Which is how it ends up being premiered in Belfast. “I think they [in the US] are absolutely wrong. I have worked with American children. I think it was the grown-ups who didn’t understand.”

He greatly prefers to write plays for children. “You get a greater reward. Not financially: you get considerably less money. But you get an audience without any theory or prejudice. And they’re very easily bored, which they will show immediately. If they’re hitting each other you know that part of the play needs fixing.”

Children like short scenes, he says, lots of action, different places, magic, lots of songs – but not long or soppy ones. “They don’t like crying onstage: it embarrasses them, like kissing. They like death so long as it’s done with style. A sword fight they love… They think the theatre is a magic place. They don’t slump the way adults do, they lean forward.”

His latest book of children’s poetry, Daft as a Doughnut, came out a few weeks ago. The great poet Carol Ann Duffy, who is Scottish, highly commends it: “I cannot think of a better living English poet to lead young readers into the magic rooms of poetry’s enchanted palace.”

As should be apparent already, Mitchell is somewhat childlike himself. More than six decades after he was traumatised, at school, in Somerset during the war, he’s still visibly stirred by the memory. “When I was eight I was incredibly badly bullied every day. I went home one day and said ‘I’m not going back, I’d rather be dead.’ My mother said, is it the maths? I said ‘No, it’s the torture.’ I was getting death threats, which you take seriously at that age. So I told her what had been happening – but not everything because when you are a victim you feel ashamed.”

His next school was more congenial. One day a teacher sent him out of the class – as a punishment, he supposed – only to surprise him when he returned by performing with his classmates a play he’d submitted instead of an essay. (This first staged work was called Animal Brains Trust. Based on the popular radio quiz, it featured a Professor Toad and a Commander Kangaroo.)

At the front of every book he publishes, Mitchell inserts a stern injunction prohibiting the use of his work in exams or tests. I remember my own English teacher alluding to this injunction: I felt at the time that it gave Mitchell an excitingly outlaw quality. Now, I regret to say, I wonder if it may have been crafty marketing. “It’s very bad marketing,” he insists. “I see my friends getting paid very well to “do” enormous educational rallies, and I’m not invited because I’m not on the National Curriculum…

“I think that tests and exams dominate education and squash it. They’re an educational experiment that has failed dismally.”
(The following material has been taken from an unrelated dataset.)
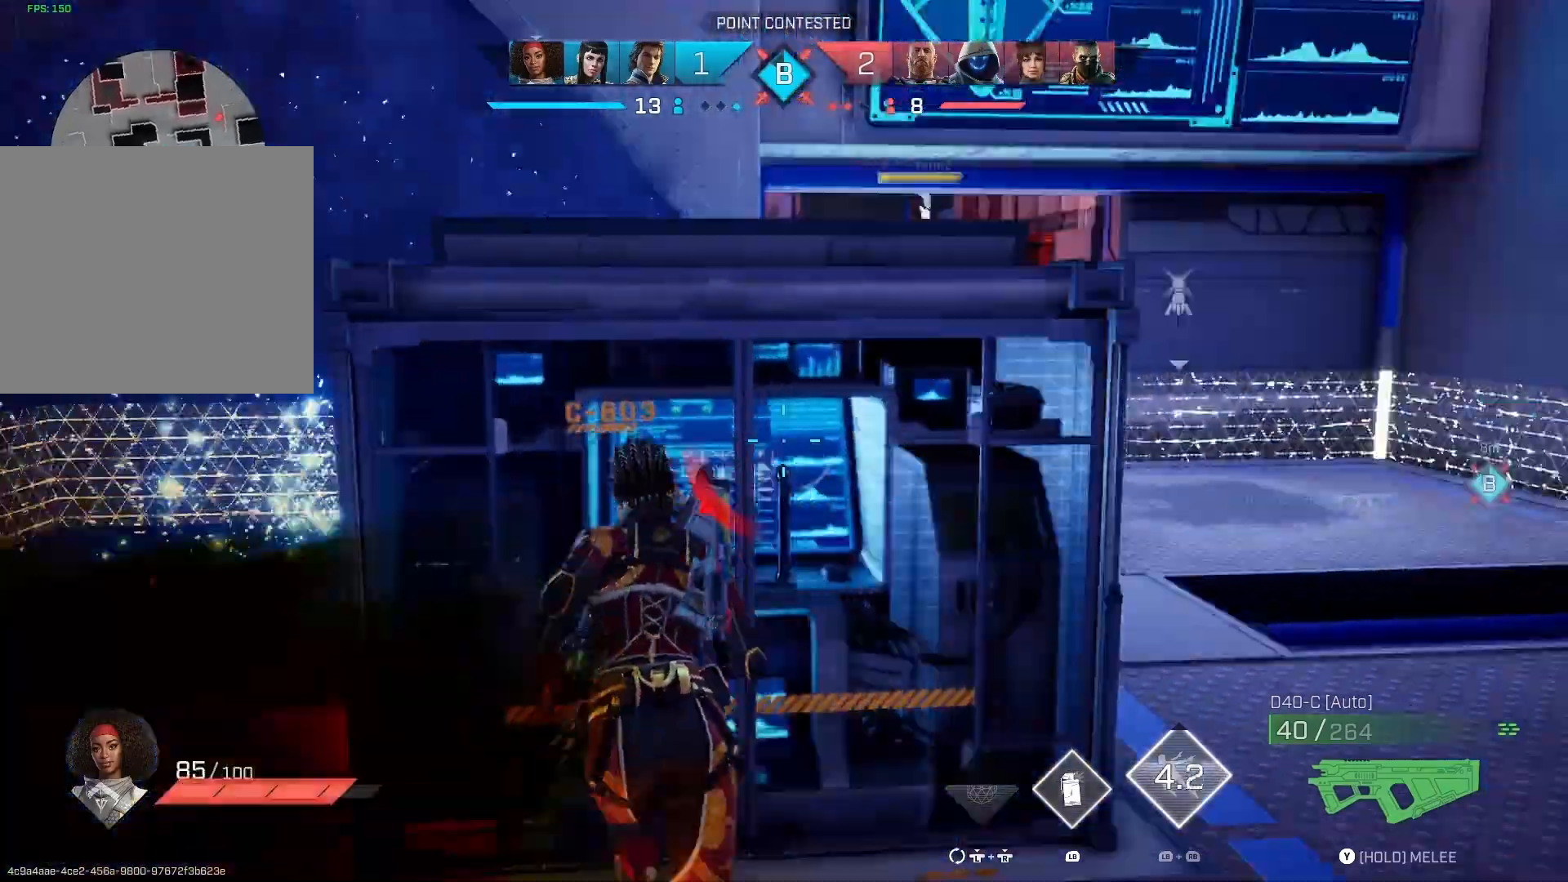
{"buttons": [], "left_stick": "up", "right_stick": "left", "events": [[200, "R1", "down"], [333, "R1", "up"]]}
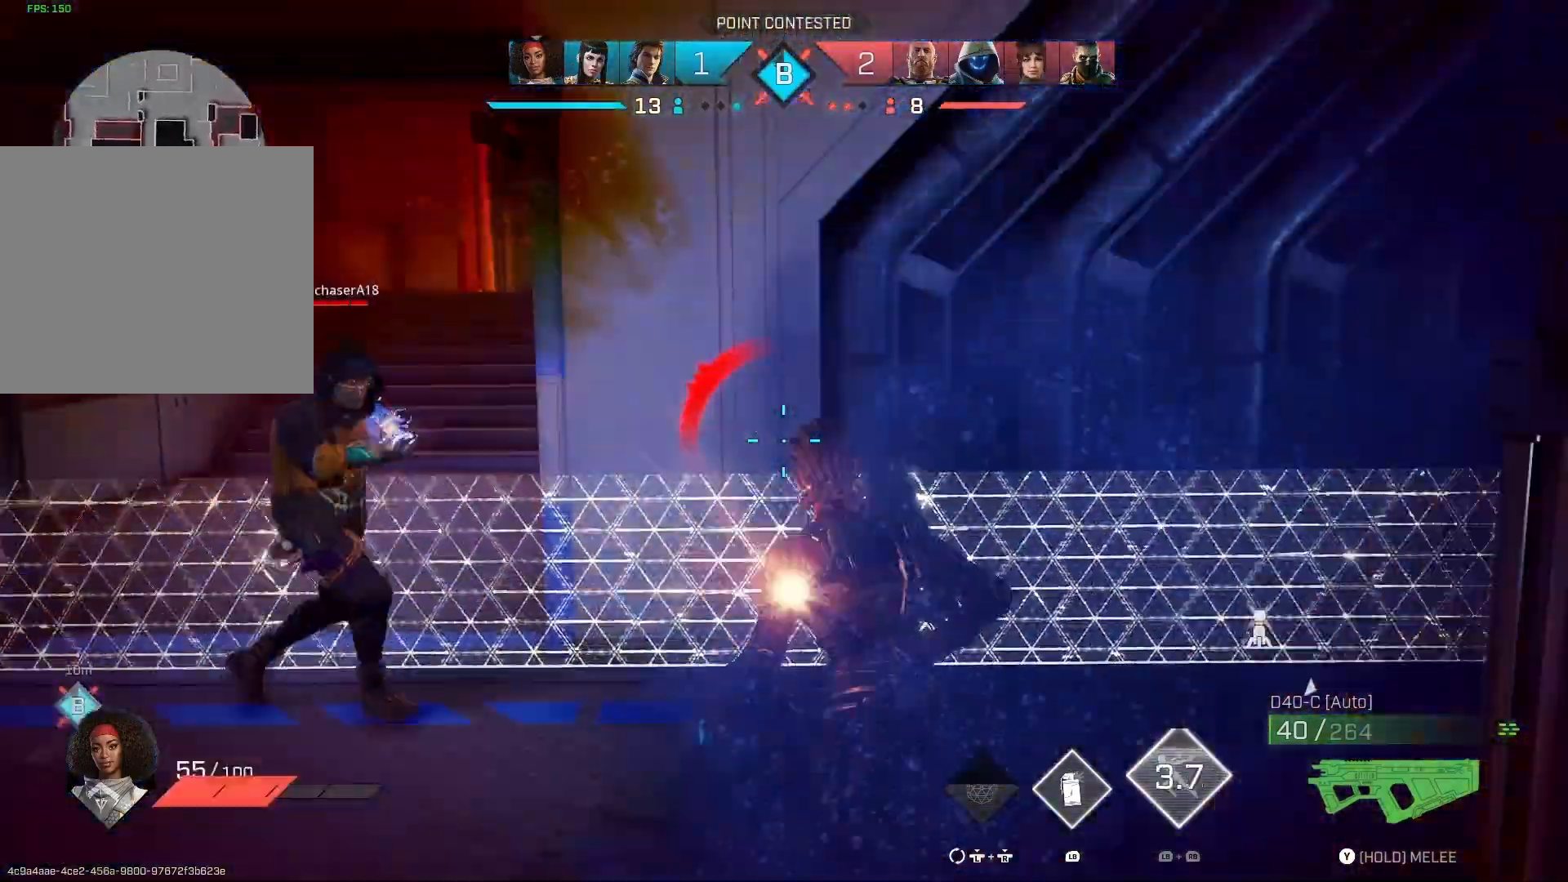
{"buttons": ["R2"], "left_stick": "up", "right_stick": "down-left", "events": [[467, "right_stick", "down-left"], [500, "R2", "down"]]}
Mitchell holds other radical views. He’s well known as a pacifist, for instance. His latest collection of poetry features on its cover an aerial view of some of the two million people who marched against the war in London early last year. Mitchell was one of the speakers who addressed them in Hyde Park.

The title of that collection, The Shadow Knows, alludes to his appointment, by the socialist magazine Red Pepper, to work as Shadow Poet Laureate. As such, he has openly attacked the work of the official laureate, his former friend Andrew Motion. One attack reads in part like this: “I see the Laureate’s work like this:/ A long thin streak of yellow piss.” Which seems to confirm that people who are engagingly childlike can also be unappealingly childish.

Mitchell insists he was attacking the institution of poet laureate as much as Motion himself, but his loathing of the post seems to have developed late in life because in his previous collection of poems he wrote with great affection about the former incumbent, Ted Hughes.

“The official elegy for princess Margaret was the final straw,” hs says, by way of not-entirely-convincing explanation. “There had to be an antidote: a poet who would stalk the powerful and the pretentious. I don’t think poets should take titles, only joke titles.” So saying, Hampstead Heath’s champion of pantomime dubs me Shadow Poet Laureate too, right there in his sitting room. Is it possible? Is that great honour really mine? Oh yes it is. But, oh no it isn’t: “There are hundreds of us,” Mitchell adds conspiratorially. “We’re everywhere.”